___ Reading passage ___
Biblical Perspectives Magazine, Volume 24, Number 31, July 24 to July 30, 2022

The Impassible God

Revelation 21:1-4

By Rev. Kevin Chiarot

Our topic this morning, the impassibility of God, is the doctrine that God does not suffer. Passible, in this context, is related to our word for passion, or suffering – like we might speak of the passion of Christ, by which, we mean his suffering. To say God is impassible, is to affirm that he does not, indeed, he cannot, in his essence as God, suffer. He is not passible, but he is impassible.

Now, this attribute of God has been held by virtually the whole church, in the whole world, for the whole of its existence. It may seem counterintuitive to us – as I've said, a lot about God is counterintuitive to us – and this is certainly an aspect where modern people bristle -- but it was anything but counterintuitive or problematic to the historic church. It was joyfully proclaimed and understood as indispensable to Christian theism.
___ Provided records ___
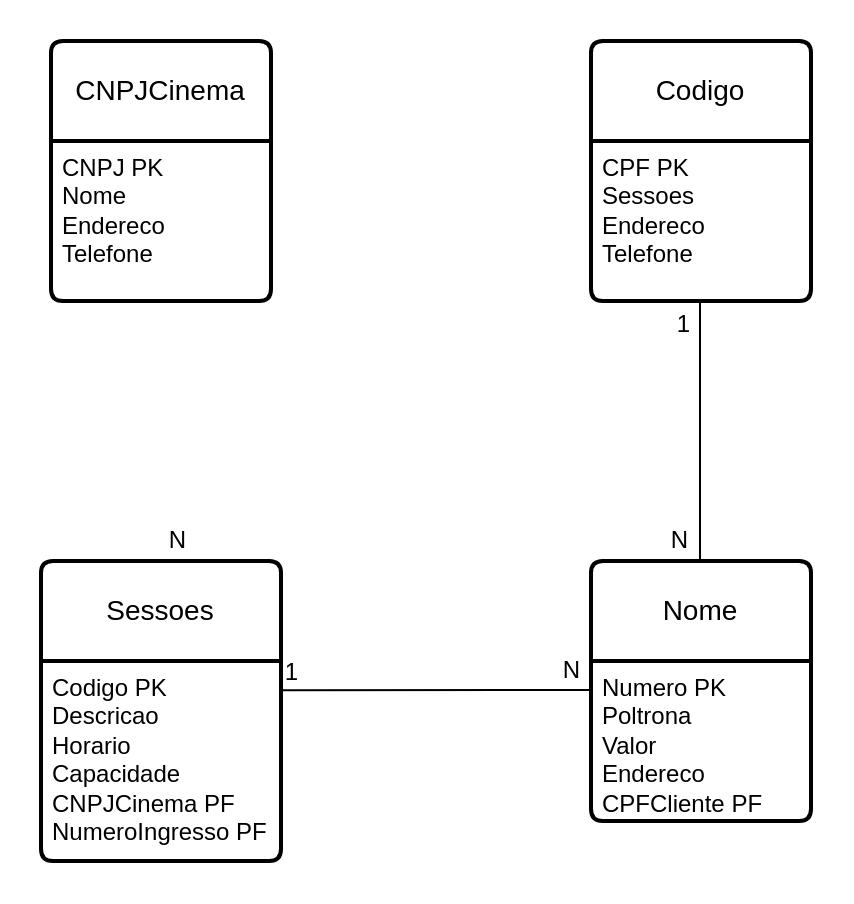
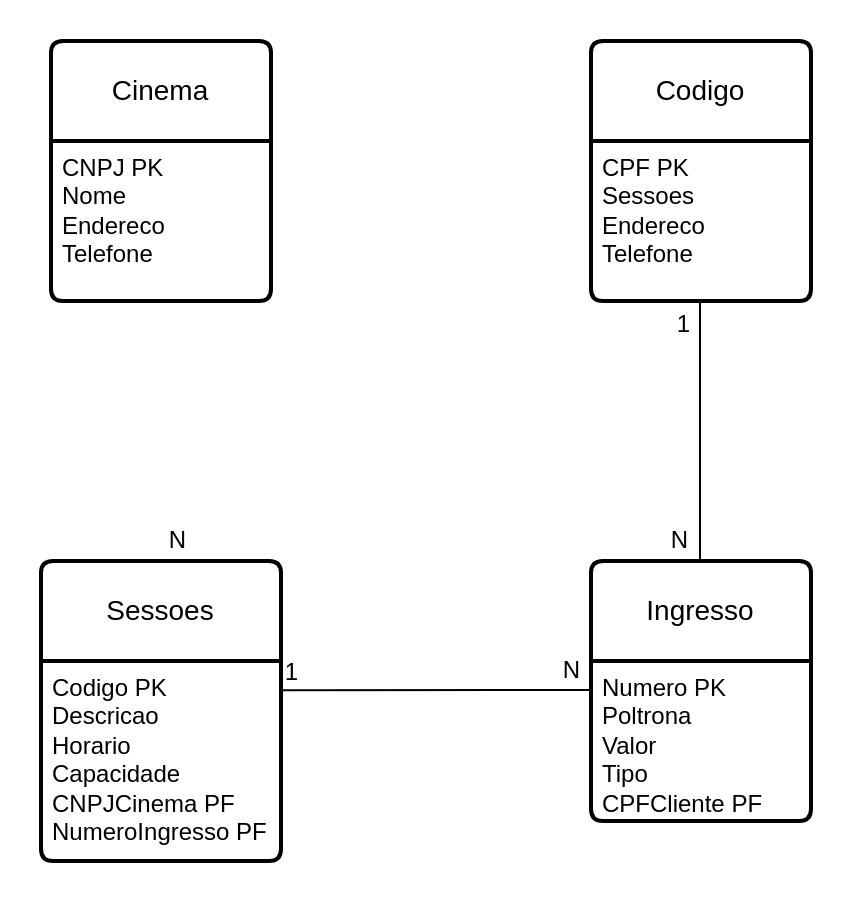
  <mxCell id="0" />
  <mxCell id="1" parent="0" />
- <mxCell id="2" value="CNPJCinema" style="swimlane;childLayout=stackLayout;horizontal=1;startSize=50;horizontalStack=0;rounded=1;fontSize=14;fontStyle=0;strokeWidth=2;resizeParent=0;resizeLast=1;shadow=0;dashed=0;align=center;arcSize=4;whiteSpace=wrap;html=1;" vertex="1" parent="1"><mxGeometry x="25" y="20" width="110" height="130" as="geometry" /></mxCell>
+ <mxCell id="2" value="Cinema" style="swimlane;childLayout=stackLayout;horizontal=1;startSize=50;horizontalStack=0;rounded=1;fontSize=14;fontStyle=0;strokeWidth=2;resizeParent=0;resizeLast=1;shadow=0;dashed=0;align=center;arcSize=4;whiteSpace=wrap;html=1;" vertex="1" parent="1"><mxGeometry x="25" y="20" width="110" height="130" as="geometry" /></mxCell>
  <mxCell id="3" value="CNPJ PK&lt;br&gt;Nome&lt;br&gt;Endereco&lt;br&gt;Telefone" style="align=left;strokeColor=none;fillColor=none;spacingLeft=4;fontSize=12;verticalAlign=top;resizable=0;rotatable=0;part=1;html=1;" vertex="1" parent="2"><mxGeometry y="50" width="110" height="80" as="geometry" /></mxCell>
  <mxCell id="4" value="Codigo" style="swimlane;childLayout=stackLayout;horizontal=1;startSize=50;horizontalStack=0;rounded=1;fontSize=14;fontStyle=0;strokeWidth=2;resizeParent=0;resizeLast=1;shadow=0;dashed=0;align=center;arcSize=4;whiteSpace=wrap;html=1;" vertex="1" parent="1"><mxGeometry x="295" y="20" width="110" height="130" as="geometry" /></mxCell>
  <mxCell id="5" value="CPF PK&lt;br&gt;Sessoes&lt;br&gt;Endereco&lt;br&gt;Telefone" style="align=left;strokeColor=none;fillColor=none;spacingLeft=4;fontSize=12;verticalAlign=top;resizable=0;rotatable=0;part=1;html=1;" vertex="1" parent="4"><mxGeometry y="50" width="110" height="80" as="geometry" /></mxCell>
- <mxCell id="6" value="Nome" style="swimlane;childLayout=stackLayout;horizontal=1;startSize=50;horizontalStack=0;rounded=1;fontSize=14;fontStyle=0;strokeWidth=2;resizeParent=0;resizeLast=1;shadow=0;dashed=0;align=center;arcSize=4;whiteSpace=wrap;html=1;" vertex="1" parent="1"><mxGeometry x="295" y="280" width="110" height="130" as="geometry" /></mxCell>
- <mxCell id="7" value="Numero PK&lt;br&gt;Poltrona&lt;br&gt;Valor&lt;br&gt;Endereco&lt;br&gt;CPFCliente PF" style="align=left;strokeColor=none;fillColor=none;spacingLeft=4;fontSize=12;verticalAlign=top;resizable=0;rotatable=0;part=1;html=1;" vertex="1" parent="6"><mxGeometry y="50" width="110" height="80" as="geometry" /></mxCell>
+ <mxCell id="6" value="Ingresso" style="swimlane;childLayout=stackLayout;horizontal=1;startSize=50;horizontalStack=0;rounded=1;fontSize=14;fontStyle=0;strokeWidth=2;resizeParent=0;resizeLast=1;shadow=0;dashed=0;align=center;arcSize=4;whiteSpace=wrap;html=1;" vertex="1" parent="1"><mxGeometry x="295" y="280" width="110" height="130" as="geometry" /></mxCell>
+ <mxCell id="7" value="Numero PK&lt;br&gt;Poltrona&lt;br&gt;Valor&lt;br&gt;Tipo&lt;br&gt;CPFCliente PF" style="align=left;strokeColor=none;fillColor=none;spacingLeft=4;fontSize=12;verticalAlign=top;resizable=0;rotatable=0;part=1;html=1;" vertex="1" parent="6"><mxGeometry y="50" width="110" height="80" as="geometry" /></mxCell>
  <mxCell id="8" value="Sessoes" style="swimlane;childLayout=stackLayout;horizontal=1;startSize=50;horizontalStack=0;rounded=1;fontSize=14;fontStyle=0;strokeWidth=2;resizeParent=0;resizeLast=1;shadow=0;dashed=0;align=center;arcSize=4;whiteSpace=wrap;html=1;" vertex="1" parent="1"><mxGeometry x="20" y="280" width="120" height="150" as="geometry" /></mxCell>
  <mxCell id="9" value="Codigo PK&lt;br&gt;Descricao&lt;br&gt;Horario&lt;br&gt;Capacidade&lt;br&gt;CNPJCinema PF&lt;br&gt;NumeroIngresso PF" style="align=left;strokeColor=none;fillColor=none;spacingLeft=4;fontSize=12;verticalAlign=top;resizable=0;rotatable=0;part=1;html=1;" vertex="1" parent="8"><mxGeometry y="50" width="120" height="100" as="geometry" /></mxCell>
  <mxCell id="10" value="" style="endArrow=none;html=1;rounded=0;exitX=0.5;exitY=0;exitDx=0;exitDy=0;" edge="1" parent="1"><mxGeometry relative="1" as="geometry"><mxPoint x="349.5" y="280" as="sourcePoint" /><mxPoint x="349.5" y="150" as="targetPoint" /></mxGeometry></mxCell>
  <mxCell id="11" value="1" style="resizable=0;html=1;whiteSpace=wrap;align=right;verticalAlign=bottom;" connectable="0" vertex="1" parent="10"><mxGeometry x="1" relative="1" as="geometry"><mxPoint x="-4" y="20" as="offset" /></mxGeometry></mxCell>
  <mxCell id="12" value="N" style="resizable=0;html=1;whiteSpace=wrap;align=right;verticalAlign=bottom;" connectable="0" vertex="1" parent="1"><mxGeometry x="105" y="180" as="geometry"><mxPoint x="-11" y="98" as="offset" /></mxGeometry></mxCell>
  <mxCell id="13" value="N" style="resizable=0;html=1;whiteSpace=wrap;align=right;verticalAlign=bottom;" connectable="0" vertex="1" parent="1"><mxGeometry x="345" y="278" as="geometry" /></mxCell>
  <mxCell id="14" value="" style="endArrow=none;html=1;rounded=0;exitX=0.995;exitY=0.146;exitDx=0;exitDy=0;exitPerimeter=0;" edge="1" parent="1" source="9"><mxGeometry relative="1" as="geometry"><mxPoint x="145" y="345" as="sourcePoint" /><mxPoint x="295" y="344.5" as="targetPoint" /></mxGeometry></mxCell>
  <mxCell id="15" value="1" style="resizable=0;html=1;whiteSpace=wrap;align=right;verticalAlign=bottom;" connectable="0" vertex="1" parent="14"><mxGeometry x="1" relative="1" as="geometry"><mxPoint x="-145" as="offset" /></mxGeometry></mxCell>
  <mxCell id="16" value="N" style="resizable=0;html=1;whiteSpace=wrap;align=right;verticalAlign=bottom;" connectable="0" vertex="1" parent="1"><mxGeometry x="291" y="343" as="geometry" /></mxCell>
___
**Task instructions**
1. Which lines of the records contain the string "Descricao", with case counting? Extract each one in full.
2. Carry on the sermon on God's impassibility from the point where it stops.
The records are unrelated to the sermon on God's impassibility.

**Replies**
1.
  <mxCell id="9" value="Codigo PK&lt;br&gt;Descricao&lt;br&gt;Horario&lt;br&gt;Capacidade&lt;br&gt;CNPJCinema PF&lt;br&gt;NumeroIngresso PF" style="align=left;strokeColor=none;fillColor=none;spacingLeft=4;fontSize=12;verticalAlign=top;resizable=0;rotatable=0;part=1;html=1;" vertex="1" parent="8"><mxGeometry y="50" width="120" height="100" as="geometry" /></mxCell>

2.
But the 20th c – and into the 21st – has been a time of convulsion – in the world, and in the world of theology. And we have seen a steady questioning, and abandonment of, the classical doctrine of God's impassibility. And if you want the reason for this, I can give it to you in one word: Auschwitz. Or, more broadly, the Holocaust. In the face of such horrific evil, the idea that God doesn't suffer with us, with the millions of innocent victims, has been deemed unacceptable.

Thus the idea of an impassible God has come under withering criticism from all sides. The idea of an impassible God is too Greek, we've been repeatedly told, it owes too much to the Stoics, to Hellenistic thought, and not to the (esp. Hebrew) Bible. For the God of the Bible, unlike the God of the philosophers, is passionate, angry. He weeps, he pleads, he loves, he hates, he is provoked, he is tender, he is deeply, emotionally, implicated in the lives of his creatures. And, thus, surely, he must suffer. It would be appalling (and heartless) to think otherwise.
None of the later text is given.